This course aims to develop students’ understanding of the concept of “leadership”. Students will be asked to look at the existing paradigms and evaluate whether they are an aid to understanding or a barrier. Students will be introduced to a variety of analytical discussion techniques for problem solving or creating ideas and innovation as a group. Students will clarify the difference between management and leadership. Students will be encouraged to consider leadership as a process of co-creation and collaboration. This is a very practical course and students will be expected to gain tacit knowledge through implicit learning and practice by interaction with their peers.
At the end of this course students will have a firm grasp of the concepts relating to leadership situations. Students will also be expected to understand the need for flexibility in adoption of techniques and style of leadership when adapting to different situations. The students will be expected to evaluate the effectiveness of each technique introduced and to show judgement as to when to use it.
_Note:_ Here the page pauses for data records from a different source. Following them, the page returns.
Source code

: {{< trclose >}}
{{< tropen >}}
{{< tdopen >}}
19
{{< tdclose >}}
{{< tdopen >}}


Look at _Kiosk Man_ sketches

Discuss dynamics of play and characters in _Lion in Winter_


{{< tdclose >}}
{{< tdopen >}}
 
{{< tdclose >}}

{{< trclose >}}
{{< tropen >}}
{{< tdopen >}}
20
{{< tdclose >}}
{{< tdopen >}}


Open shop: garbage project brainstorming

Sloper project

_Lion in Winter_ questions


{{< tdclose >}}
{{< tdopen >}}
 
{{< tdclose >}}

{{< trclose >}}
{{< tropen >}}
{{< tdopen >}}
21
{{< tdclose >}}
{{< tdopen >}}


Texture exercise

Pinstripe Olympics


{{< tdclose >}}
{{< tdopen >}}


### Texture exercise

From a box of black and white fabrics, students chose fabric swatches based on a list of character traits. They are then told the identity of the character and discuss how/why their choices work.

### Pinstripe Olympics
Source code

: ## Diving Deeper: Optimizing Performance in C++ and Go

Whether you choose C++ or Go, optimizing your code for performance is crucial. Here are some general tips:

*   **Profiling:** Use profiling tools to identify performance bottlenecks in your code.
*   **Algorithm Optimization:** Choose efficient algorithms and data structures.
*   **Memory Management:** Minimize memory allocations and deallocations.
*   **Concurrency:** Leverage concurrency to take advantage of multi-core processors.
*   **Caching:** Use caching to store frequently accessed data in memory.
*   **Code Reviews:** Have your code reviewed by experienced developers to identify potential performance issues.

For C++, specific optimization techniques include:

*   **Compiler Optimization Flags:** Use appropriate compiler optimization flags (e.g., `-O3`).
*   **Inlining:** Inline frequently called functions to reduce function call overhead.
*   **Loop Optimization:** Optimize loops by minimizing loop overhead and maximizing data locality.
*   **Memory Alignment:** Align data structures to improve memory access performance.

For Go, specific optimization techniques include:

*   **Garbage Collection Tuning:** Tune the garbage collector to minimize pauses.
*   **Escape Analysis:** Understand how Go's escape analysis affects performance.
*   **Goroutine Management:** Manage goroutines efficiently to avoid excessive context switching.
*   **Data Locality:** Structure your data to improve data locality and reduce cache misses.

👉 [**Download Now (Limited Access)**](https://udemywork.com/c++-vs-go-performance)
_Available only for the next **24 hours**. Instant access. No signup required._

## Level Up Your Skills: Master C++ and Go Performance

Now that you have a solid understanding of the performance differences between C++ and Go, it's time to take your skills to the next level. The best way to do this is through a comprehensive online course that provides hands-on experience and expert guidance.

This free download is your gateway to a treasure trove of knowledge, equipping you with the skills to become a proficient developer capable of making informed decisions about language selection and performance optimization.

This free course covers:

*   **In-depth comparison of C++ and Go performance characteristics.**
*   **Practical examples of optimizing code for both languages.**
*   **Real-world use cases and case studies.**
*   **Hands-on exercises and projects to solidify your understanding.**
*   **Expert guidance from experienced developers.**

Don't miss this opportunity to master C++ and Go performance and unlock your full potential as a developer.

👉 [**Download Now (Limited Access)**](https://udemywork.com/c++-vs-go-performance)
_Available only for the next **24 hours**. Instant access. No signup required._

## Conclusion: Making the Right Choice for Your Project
Leadership, discussion, workshop, facilitation, persuasion, problem solving
|Specialist skills||✔ Intercultural skills||✔ Communication skills||✔ Critical thinking skills||✔ Practical and/or problem-solving skills|
Generally the class will start with a discussion of the topic to be learned. Each student will be expected to give some ideas or input. The instructor will introduce reading (or listening) material at appropriate stages of the lesson so that students can adjust or update their ideas. The instructor will for most lessons adopt a facilitator approach, encouraging students to deeply analyze the themes and techniques introduced in the lesson and come to their own collective conclusion by summarizing what they have studied. This approach is similar to the business school case study approach and it is hoped that the students will feel they ‘own’ the knowledge that they have collectively ‘deduced’ for themselves. The focus of the class will be to ‘learn by doing’.
|Course schedule||Required learning|
|Class 1||Introduction, interviewing each other and introduction of others (including an exploration of ENTAKUN).||How to use various techniques for team building initiating communication and instigating projects etc. as well as clarifying the meaning of some key words.|
|Class 2||Thinking about leadership. Look at problem solving process: Defining the problem, Assessing the options, Making a decision, Justifying the decision. Introduction to the World Cafe system.||How to use discussion as an effective way to evaluate ideas, problem solve or create new methods or products and also understand its limitations especially with respect to cultural norms.|
|Class 3||Consensus building workshop I Introduction to practical examples including ethical dilemmas. Students will be asked to choose whether to analyze a problem either objectively or subjectively. Analysis of those examples using logical process and/or emotional arguments. A particular look at ‘objective’ techniques such as Game Theory or Matrix methods.||Understand when and why emotional arguments may have effect rather than using only reason and logic. Students should understand how ‘objective techniques’ can be used to minimize the effect emotional arguments (but also consider whether doing so is desirable).|
|Class 4||Consensus building II Extension of the previous lesson with a deeper look at emotional or subjective arguments and ethics in relation to decision making and leadership. Students will be asked to use the opposite strategy to that they used in the previous lesson.||Students should be able to recognize when emotional or subjective arguments can be more effective as opposed to logical or objective arguments. They should also have some idea when to utilize the different techniques.|
|Class 5||Practical skills in thought: an introduction to brainstorming and design thinking methods as well as intuitive techniques.||Again students should be able to help each other come up with original ideas or new ways to approach a problem.|
|Class 6||Review of past lessons and deeper analysis of leadership techniques with a look at the psychological and linguistic aspects.||Students should start to understand how linguistic and psychological aspects can be used in leadership to motivate or inspire.|
|Class 7||Understanding of peer review: peer review of reports on leadership.||Students should give feedback on each others’ reports. They should then also evaluate the pros and cons of the peer review process.|
|Class 8||Summary, Presentation practice||Students will get their final evaluation.|
Students will be assessed on their participation in each class, the improvement made and on a final presentation. Students displaying an eagerness to learn and good communication and leadership abilities can be confident on gaining a credit for this course.
None required. Handouts will be given when needed.
None required. Some recommendations may be made during the course but will not be required reading.
None in particular, but an English level over TOEFL 450 (TOEFL iBT 45), TOEIC over 700 or EIKEN Grade Pre-1 is desirable.